Data for this exercise:
****************************************
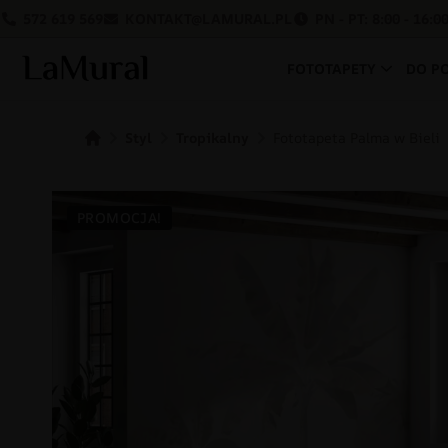
572 619 569
KONTAKT@LAMURAL.PL
PN - PT: 8:00 - 16:0
FOTOTAPETY
DO P
Styl
Tropikalny
Fototapeta Palma w Bieli
PROMOCJA!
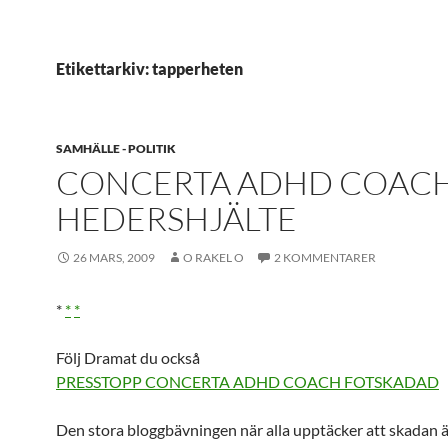
Etikettarkiv: tapperheten
SAMHÄLLE - POLITIK
CONCERTA ADHD COAC
HEDERSHJÄLTE
26 MARS, 2009
O RAKEL O
2 KOMMENTARER
*
*
*
Följ Dramat du också
PRESSTOPP CONCERTA ADHD COACH FOTSKADAD
Den stora bloggbävningen när alla upptäcker att skadan ä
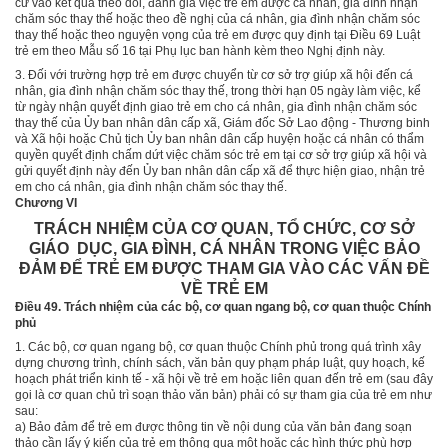
cứ vào kết quả theo dõi, đánh giá việc trẻ em được cá nhân, gia đình nhận
chăm sóc thay thế hoặc theo đề nghị của cá nhân, gia đình nhận chăm sóc
thay thế hoặc theo nguyện vọng của trẻ em được quy định tại
Điều 69 Luật
trẻ em theo M
ẫ
u số 16 tại Phụ lục ban hành kèm theo Nghị định này.
3.
Đối với trường hợp trẻ em được chuyển từ cơ sở trợ giúp xã hội đến cá
nhân, gia đình nhận chăm sóc thay thế, trong thời hạn 05 ngày làm việc, kể
từ ngày nhận quyết định giao trẻ em cho cá nhân, gia đình nhận chăm sóc
thay thế của Ủy ban nhân dân cấp xã, Giám đốc Sở Lao động - Thương binh
và Xã hội hoặc Chủ tịch Ủy ban nhân dân cấp huyện hoặc cá nhân có thẩm
quyền quyết định chấm dứt việc chăm sóc trẻ em tại cơ sở trợ giúp xã hội và
gửi quyết định này đến Ủy ban nhân dân cấp xã để thực hiện giao, nhận trẻ
em cho cá nhân, gia đình nhận chăm sóc thay thế.
Chương VI
TRÁCH NHIỆM CỦA CƠ QUAN, TỔ CHỨC, CƠ SỞ
GIÁO DỤC, GIA ĐÌNH, CÁ NHÂN TRONG VIỆC BẢO
ĐẢM ĐỂ TRẺ EM ĐƯỢC THAM GIA VÀO CÁC VẤN ĐỀ
VỀ TRẺ EM
Điều 49. Trách nhiệm của các bộ, cơ quan ngang bộ, cơ quan thuộc Chính
phủ
1.
Các bộ, cơ quan ngang bộ, cơ quan thuộc Chính phủ trong quá trình xây
dựng chương trình, chính sách, văn bản quy phạm pháp luật, quy hoạch, kế
hoạch phát triển kinh tế - xã hội về trẻ em hoặc liên quan đến trẻ em (sau đây
gọi là cơ quan chủ trì soạn thảo văn bản) phải có sự tham gia của trẻ e
m
như
sau:
a)
Bảo đảm để trẻ em được thông tin về nội dung của văn bản đang soạn
thảo cần lấy ý kiến của trẻ em thông qua một hoặc các hình thức phù hợp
****************************************
Exercise description: What you return should be only the exact lines from the top of the entries through the line with "PRESSTOPP CONCERTA ADHD COACH FOTSKADAD", minus the pictures.

Output of the exercise:
572 619 569
KONTAKT@LAMURAL.PL
PN - PT: 8:00 - 16:0
FOTOTAPETY
DO P
Styl
Tropikalny
Fototapeta Palma w Bieli
PROMOCJA!
Etikettarkiv: tapperheten
SAMHÄLLE - POLITIK
CONCERTA ADHD COAC
HEDERSHJÄLTE
26 MARS, 2009
O RAKEL O
2 KOMMENTARER
*
*
*
Följ Dramat du också
PRESSTOPP CONCERTA ADHD COACH FOTSKADAD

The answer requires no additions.